Medha Godbole Oct 23, 2018
Should you opt for foreclosure or short sale? Which one would prove to be more helpful in improving your credit rating? Read on to understand how they work.
For those who have bought a house on loan and have to go in the list of defaulters of a bank as they cannot pay back the amount, it is a difficult phase. Apart from the fact that there is tremendous mental pressure and the feeling of having lost the home almost, there is also this roadblock as to how to proceed in the financial realm.
In such a case there can be a dilemma in the minds of the homeowners as to what to do. Should they go ahead with the foreclosure or consider a short sale? Perhaps, some read can help you make a decision.

Definition and Meaning

Foreclosure, in short, means an involuntary sale. It can mean you are selling your house through a trustee's sale or a sheriff's sale. In legal terms, it is a termination of equitable right of redemption of a person who has taken a mortgage on home, in case the borrower cannot pay off the debt.
On the other hand, short sale is a compact and short process. It involves arranging of selling of a property at a lesser price than duly owed with the mortgage company.

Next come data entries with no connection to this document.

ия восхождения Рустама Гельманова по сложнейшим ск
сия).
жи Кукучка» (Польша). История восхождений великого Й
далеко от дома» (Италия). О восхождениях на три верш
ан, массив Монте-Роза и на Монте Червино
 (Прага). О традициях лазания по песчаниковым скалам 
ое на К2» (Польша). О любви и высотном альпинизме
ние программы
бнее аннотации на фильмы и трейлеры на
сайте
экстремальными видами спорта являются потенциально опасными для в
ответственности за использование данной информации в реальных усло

Bank or the financial institution forgives the rest loan amount, i.e., when it is a short sale approval. It saves time, energy, cost of foreclosure and the process, which is very lengthy.


Consequences of Real Estate Short Sale

In this, the best part would be that the process will be totally in your control and the bank will not meddle in that affair. You will get an idea as to who is going to be a buyer, and most importantly, the foreclosure stigma would not be attached with your financial status.
If you have not made payment in 30 days past the due date, there is a chance that you can buy another home immediately, as per Fannie Mae guidelines. That is provided; the lender does not need you to pay back. Another important result is that a short sale is not mentioned in credit history. Even if it is, it is given as settled or satisfactorily paid.
Moreover, tax liability of a person is decreased as its consequence. But, if it has been successfully completed for an amount less than what the bank was ready to accept from the homeowner, the homeowner is solely responsible for tax on difference. That is one of the major tax implications with this method.
However, if the payments are still in arrears and the lender agrees to a short sale, you can go for a Fannie Mae backed mortgage and that too in two years of the date of a short sale.

Consequences of Foreclosure

The first and foremost is that it will be a huge dent to a home owner's credit history and report. In fact, it will become a permanent public record and will be featured for minimum 10 years on a person's credit history. So, a home owner's credit is affected negatively.
It is important to remember that a foreclosure sale will be taxed as per the deficit the homeowner has left on a property. If before this sale, the market value of the property decreases, most of the tax penalty is forgiven.
Foreclosures reduce a consumer's credit score more than a short sale, and they will be subject to income tax liability. All this, in addition to collection activity from the lender on a mortgage balance.
Another issue regarding these two methods is that the tax consequences are dependent upon the loan being a recourse one or a non-recourse one. A recourse loan allows a lender to pursue the borrower for any shortfall, whereas in the latter, the lender has only one option, which is to take back the property for recovering the amount.
Apart from these points, there are an umpteen number of considerations and aspects involved in both these processes, which are difficult to explain. It is advisable that you seek help from a financial adviser before considering any of the two.